* [PAGE]

Description yitp.support 2022-07-27 01:27:43 MDT
Customer wants to divide a physical node into some virtual nodes, then use them exclusively.
Currently I'm thinking of using GRES with "Cores=" specification.

For example,
#####################
in gres.conf:
NodeName=node[01-04] AutoDetect=off Name=vnode File=/tmp/dummy0 Cores=0-3
NodeName=node[01-04] AutoDetect=off Name=vnode File=/tmp/dummy1 Cores=4-7
NodeName=node[01-04] AutoDetect=off Name=vnode File=/tmp/dummy2 Cores=8-11
NodeName=node[01-04] AutoDetect=off Name=vnode File=/tmp/dummy3 Cores=12-15

in slurm.conf:
GresTypes=vnode

then,
$ sbatch --gres=vnode:2 --gres-flags=enforce-binding --wrap "sleep 100"
#####################

But "--gres" doesn't mean the total number of GRES, but the number of GRES on each node.
I'd like to specify the "total" in order to minimize the number of the nodes.

On the other hand, "--gpus" option is available for GPU resource and we can request the total number of GPUs.
Is it possible to define dummy GPU resource and use it for our purpose?

Or is there any other ways that satisfy customer's request?
Comment 3 Scott Hilton 2022-07-28 16:51:05 MDT
Cores does not force separation of jobs. It just makes a gres prefer to be bound to said cores. I don't think this is what you are looking for.

Why does a customer want to divide a physical node into some virtual nodes? What is the use case? Perhaps I can suggest a good better workaround if I know exactly what they are trying to accomplish.
Comment 4 yitp.support 2022-07-28 17:41:29 MDT
Currently customer is using nodes exclusively.
But recently the number of cores in the CPU is becoming larger, and not all user needs such a large number of cores for the job.
So customer is thinking of using each NUMA domain as a virtual node, and assign it to a job exclusively.
In this way, users can use full memory bandwidth and minimize the penalty of inter-NUMA memory access.
At the same time, customer also wants small size jobs to share and run on the rest resources for increasing system utilization.

For example:
 node[01-02]: 16core, 4core/NUMA

 Job1: -n 28 -c 1 => Use node01 and NUMA[0-2] in node02 exclusively
 Job2: -n 1 -c 1  => run on NUMA4 in node02
 Job3: -n 1 -c 2  => run on NUMA4 in node02
Comment 5 Scott Hilton 2022-07-29 09:53:40 MDT
Perhaps you could use this parameter along with the socket based options.

* [REQUIRED TASK 1]
In the thread, what does the "--gres" option count?
* [REQUIRED TASK 2]
Reproduce everything in the thread from "But recently the" down to "increasing system utilization.".

[Collected data entries]
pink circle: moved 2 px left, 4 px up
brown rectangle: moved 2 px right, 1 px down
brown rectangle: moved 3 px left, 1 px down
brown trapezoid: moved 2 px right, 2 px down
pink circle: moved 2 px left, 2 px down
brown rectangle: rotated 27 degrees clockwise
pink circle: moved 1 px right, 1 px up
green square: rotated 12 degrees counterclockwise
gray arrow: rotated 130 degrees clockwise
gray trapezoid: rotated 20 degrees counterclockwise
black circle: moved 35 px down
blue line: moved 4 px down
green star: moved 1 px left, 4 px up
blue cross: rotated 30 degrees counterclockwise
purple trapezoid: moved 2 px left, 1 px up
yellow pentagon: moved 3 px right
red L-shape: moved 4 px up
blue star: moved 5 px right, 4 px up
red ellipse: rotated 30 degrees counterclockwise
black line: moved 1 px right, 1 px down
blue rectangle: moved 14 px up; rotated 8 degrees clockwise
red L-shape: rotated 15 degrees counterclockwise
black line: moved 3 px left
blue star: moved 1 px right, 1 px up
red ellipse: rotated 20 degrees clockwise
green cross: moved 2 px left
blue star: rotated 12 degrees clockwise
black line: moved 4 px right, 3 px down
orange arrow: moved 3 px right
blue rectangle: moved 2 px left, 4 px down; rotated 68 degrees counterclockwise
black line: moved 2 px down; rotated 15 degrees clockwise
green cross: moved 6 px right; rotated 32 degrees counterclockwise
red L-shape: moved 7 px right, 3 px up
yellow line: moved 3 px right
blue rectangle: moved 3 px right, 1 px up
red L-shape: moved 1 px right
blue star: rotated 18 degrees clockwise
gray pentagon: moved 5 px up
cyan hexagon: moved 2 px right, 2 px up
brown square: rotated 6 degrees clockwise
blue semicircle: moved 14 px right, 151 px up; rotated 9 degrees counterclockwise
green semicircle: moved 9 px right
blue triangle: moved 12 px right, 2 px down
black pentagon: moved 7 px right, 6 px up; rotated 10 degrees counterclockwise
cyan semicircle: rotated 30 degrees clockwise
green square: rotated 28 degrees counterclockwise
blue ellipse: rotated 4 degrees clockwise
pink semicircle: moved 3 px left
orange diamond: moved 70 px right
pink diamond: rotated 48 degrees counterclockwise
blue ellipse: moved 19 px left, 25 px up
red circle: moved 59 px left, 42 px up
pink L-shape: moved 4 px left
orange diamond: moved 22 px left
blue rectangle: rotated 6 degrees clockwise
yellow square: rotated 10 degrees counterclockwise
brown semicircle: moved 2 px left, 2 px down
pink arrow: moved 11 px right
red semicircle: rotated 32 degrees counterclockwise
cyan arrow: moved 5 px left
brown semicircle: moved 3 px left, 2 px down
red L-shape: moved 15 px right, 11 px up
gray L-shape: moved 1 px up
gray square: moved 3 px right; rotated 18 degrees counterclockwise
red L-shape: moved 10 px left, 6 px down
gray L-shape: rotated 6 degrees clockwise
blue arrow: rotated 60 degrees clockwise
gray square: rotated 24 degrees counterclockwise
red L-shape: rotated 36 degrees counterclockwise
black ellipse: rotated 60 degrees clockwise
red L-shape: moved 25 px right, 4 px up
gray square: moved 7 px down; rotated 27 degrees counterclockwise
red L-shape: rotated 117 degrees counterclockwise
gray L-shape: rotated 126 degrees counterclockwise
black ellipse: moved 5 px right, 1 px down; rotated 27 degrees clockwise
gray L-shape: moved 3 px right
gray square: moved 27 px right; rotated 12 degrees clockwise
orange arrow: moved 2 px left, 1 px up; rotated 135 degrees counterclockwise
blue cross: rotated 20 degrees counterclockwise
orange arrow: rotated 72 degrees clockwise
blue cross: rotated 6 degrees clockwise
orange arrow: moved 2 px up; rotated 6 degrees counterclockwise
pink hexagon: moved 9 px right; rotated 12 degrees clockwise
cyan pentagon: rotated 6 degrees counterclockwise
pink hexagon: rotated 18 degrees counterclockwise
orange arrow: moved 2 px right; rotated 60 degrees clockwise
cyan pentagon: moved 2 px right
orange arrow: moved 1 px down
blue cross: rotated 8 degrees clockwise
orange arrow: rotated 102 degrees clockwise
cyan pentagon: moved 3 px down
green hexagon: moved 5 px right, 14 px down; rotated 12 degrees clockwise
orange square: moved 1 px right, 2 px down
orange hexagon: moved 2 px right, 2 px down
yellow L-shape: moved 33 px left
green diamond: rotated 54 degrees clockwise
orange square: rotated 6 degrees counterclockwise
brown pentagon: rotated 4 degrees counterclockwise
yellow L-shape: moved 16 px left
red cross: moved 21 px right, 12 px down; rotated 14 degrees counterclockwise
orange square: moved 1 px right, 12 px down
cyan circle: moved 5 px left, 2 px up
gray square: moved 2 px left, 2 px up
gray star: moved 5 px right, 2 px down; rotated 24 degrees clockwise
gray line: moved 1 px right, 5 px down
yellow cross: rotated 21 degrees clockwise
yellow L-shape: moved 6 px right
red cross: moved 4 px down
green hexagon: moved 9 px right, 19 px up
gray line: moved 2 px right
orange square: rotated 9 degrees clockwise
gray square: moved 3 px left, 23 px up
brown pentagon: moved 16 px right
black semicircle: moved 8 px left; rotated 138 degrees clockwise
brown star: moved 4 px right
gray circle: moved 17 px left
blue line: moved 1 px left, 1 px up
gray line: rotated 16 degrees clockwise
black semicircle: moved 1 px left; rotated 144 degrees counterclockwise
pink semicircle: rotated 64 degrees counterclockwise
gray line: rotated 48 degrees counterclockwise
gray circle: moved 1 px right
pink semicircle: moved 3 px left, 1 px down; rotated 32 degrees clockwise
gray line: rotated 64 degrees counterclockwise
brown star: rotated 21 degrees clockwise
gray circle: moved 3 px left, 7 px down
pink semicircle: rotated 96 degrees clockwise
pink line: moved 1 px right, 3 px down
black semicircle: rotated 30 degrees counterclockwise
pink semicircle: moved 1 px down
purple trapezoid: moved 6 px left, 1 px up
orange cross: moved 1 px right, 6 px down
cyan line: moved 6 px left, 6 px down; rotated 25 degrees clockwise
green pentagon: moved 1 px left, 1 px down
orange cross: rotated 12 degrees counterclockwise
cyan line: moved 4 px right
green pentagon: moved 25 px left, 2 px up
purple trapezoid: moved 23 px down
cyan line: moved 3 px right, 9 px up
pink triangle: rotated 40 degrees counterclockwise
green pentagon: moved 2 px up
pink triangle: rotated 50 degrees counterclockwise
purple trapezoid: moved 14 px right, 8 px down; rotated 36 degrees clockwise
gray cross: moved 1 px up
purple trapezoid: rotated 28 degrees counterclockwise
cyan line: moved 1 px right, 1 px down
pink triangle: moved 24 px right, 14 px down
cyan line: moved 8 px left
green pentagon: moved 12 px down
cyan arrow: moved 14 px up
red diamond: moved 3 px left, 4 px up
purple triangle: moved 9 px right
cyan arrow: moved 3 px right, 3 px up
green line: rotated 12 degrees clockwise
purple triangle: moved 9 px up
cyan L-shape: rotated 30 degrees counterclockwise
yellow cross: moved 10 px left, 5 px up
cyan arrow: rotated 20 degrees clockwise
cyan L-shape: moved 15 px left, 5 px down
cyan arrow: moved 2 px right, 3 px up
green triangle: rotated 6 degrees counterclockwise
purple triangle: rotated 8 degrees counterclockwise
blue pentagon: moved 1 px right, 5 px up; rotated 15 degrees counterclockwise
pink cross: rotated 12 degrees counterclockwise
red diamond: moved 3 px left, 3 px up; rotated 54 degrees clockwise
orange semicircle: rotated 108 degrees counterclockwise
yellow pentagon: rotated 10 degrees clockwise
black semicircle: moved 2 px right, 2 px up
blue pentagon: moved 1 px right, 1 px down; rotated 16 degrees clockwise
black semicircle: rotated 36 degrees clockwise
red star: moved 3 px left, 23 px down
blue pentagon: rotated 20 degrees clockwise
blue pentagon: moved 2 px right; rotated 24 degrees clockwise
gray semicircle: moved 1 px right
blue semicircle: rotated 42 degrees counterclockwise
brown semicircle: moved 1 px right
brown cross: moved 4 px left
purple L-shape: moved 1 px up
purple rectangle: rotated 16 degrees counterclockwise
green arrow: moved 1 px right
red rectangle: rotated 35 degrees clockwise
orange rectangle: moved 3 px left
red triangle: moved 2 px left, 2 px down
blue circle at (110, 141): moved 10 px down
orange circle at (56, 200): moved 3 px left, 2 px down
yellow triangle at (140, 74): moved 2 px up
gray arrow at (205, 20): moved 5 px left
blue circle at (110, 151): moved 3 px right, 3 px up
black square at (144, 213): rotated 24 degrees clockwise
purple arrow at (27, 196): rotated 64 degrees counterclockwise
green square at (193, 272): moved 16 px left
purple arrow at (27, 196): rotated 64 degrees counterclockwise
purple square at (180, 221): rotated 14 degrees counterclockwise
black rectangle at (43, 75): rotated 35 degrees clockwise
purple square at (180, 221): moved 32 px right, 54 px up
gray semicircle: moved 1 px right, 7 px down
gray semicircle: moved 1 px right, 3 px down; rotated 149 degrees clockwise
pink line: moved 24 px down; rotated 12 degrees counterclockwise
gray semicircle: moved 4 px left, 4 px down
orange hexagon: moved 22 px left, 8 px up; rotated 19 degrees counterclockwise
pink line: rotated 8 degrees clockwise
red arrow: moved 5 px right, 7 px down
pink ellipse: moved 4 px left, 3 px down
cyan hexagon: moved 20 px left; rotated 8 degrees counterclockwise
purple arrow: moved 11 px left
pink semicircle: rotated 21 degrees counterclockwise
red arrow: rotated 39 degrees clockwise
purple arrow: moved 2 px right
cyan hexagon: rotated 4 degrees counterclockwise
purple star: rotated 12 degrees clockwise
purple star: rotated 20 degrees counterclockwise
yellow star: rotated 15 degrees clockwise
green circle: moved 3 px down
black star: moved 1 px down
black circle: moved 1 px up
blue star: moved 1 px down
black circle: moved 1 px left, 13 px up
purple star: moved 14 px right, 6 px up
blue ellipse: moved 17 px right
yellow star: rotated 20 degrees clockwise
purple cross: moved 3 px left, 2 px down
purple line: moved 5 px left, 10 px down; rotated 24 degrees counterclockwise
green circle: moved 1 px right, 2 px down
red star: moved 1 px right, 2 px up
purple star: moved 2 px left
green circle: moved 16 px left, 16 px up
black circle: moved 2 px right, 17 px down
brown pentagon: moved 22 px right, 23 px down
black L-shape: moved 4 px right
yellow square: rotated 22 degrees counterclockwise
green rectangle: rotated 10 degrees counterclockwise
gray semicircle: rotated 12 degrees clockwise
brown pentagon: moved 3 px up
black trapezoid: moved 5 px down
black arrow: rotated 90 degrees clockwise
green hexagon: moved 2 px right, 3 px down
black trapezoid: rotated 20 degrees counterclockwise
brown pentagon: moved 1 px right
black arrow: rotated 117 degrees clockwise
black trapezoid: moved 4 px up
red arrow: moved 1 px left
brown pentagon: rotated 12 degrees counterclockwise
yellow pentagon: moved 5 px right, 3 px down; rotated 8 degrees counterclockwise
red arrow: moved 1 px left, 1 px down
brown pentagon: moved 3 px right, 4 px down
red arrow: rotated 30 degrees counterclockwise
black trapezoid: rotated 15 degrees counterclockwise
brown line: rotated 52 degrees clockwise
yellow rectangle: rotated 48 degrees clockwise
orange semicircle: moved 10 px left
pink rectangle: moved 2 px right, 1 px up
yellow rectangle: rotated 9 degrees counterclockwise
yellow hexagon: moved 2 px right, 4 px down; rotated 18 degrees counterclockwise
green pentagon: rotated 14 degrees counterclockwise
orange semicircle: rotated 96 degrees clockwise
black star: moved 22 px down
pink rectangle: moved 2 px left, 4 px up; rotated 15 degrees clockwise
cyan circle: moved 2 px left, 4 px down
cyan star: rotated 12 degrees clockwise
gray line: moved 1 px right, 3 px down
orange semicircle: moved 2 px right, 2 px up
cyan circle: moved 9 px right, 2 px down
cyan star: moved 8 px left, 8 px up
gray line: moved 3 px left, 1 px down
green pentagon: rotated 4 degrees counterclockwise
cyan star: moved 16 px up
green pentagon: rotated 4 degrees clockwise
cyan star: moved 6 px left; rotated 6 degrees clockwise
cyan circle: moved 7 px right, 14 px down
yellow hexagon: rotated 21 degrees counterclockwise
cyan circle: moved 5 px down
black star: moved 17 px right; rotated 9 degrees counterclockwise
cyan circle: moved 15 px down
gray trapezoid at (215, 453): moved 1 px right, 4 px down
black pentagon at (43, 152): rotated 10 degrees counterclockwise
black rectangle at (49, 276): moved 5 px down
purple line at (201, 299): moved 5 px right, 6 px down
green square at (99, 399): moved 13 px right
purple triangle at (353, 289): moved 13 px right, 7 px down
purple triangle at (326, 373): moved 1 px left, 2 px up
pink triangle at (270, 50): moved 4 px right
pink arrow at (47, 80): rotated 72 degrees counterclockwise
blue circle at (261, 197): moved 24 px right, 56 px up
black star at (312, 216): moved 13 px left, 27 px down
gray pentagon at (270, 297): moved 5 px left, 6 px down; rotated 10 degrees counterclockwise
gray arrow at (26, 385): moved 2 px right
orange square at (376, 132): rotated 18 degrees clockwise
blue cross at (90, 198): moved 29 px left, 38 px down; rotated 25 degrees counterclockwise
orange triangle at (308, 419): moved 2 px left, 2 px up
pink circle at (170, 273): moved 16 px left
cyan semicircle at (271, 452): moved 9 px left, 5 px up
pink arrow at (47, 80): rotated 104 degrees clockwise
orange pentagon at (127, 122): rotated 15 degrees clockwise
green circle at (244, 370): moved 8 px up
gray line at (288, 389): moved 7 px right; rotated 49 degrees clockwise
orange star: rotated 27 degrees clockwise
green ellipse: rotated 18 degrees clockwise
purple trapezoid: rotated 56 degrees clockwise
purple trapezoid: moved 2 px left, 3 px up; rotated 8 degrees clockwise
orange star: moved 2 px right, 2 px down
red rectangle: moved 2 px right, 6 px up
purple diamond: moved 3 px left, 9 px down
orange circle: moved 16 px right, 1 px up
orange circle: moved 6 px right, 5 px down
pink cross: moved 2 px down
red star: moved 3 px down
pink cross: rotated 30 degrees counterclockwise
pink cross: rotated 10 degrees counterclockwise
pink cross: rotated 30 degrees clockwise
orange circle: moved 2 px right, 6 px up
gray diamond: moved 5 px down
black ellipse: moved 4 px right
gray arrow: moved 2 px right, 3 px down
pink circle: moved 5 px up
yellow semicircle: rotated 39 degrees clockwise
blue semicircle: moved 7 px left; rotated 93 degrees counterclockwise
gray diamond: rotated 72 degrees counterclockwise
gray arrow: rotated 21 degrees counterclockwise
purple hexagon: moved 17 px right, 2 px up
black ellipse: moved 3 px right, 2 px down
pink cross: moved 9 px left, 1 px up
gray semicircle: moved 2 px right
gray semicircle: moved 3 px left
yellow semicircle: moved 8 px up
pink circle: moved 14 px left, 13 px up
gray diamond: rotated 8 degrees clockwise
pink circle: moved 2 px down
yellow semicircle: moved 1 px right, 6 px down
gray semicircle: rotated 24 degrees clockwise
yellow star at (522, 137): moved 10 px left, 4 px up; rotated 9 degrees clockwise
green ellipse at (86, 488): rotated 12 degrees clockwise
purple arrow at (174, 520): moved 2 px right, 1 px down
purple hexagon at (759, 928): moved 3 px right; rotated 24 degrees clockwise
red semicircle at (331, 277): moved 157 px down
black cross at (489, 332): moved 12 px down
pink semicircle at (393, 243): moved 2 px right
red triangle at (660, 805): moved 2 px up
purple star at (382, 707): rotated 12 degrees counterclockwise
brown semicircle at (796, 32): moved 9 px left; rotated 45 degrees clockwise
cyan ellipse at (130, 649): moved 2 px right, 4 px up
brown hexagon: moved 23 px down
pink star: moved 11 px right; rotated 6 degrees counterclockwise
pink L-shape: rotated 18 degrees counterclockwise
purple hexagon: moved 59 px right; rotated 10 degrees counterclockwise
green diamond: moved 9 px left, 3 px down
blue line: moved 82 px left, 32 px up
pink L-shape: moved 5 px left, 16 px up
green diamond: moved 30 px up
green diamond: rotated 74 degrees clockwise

* [CORRECT ANSWER 1]
It counts the GRES on each node, not the total number of GRES.

* [CORRECT ANSWER 2]
But recently the number of cores in the CPU is becoming larger, and not all user needs such a large number of cores for the job.
So customer is thinking of using each NUMA domain as a virtual node, and assign it to a job exclusively.
In this way, users can use full memory bandwidth and minimize the penalty of inter-NUMA memory access.
At the same time, customer also wants small size jobs to share and run on the rest resources for increasing system utilization.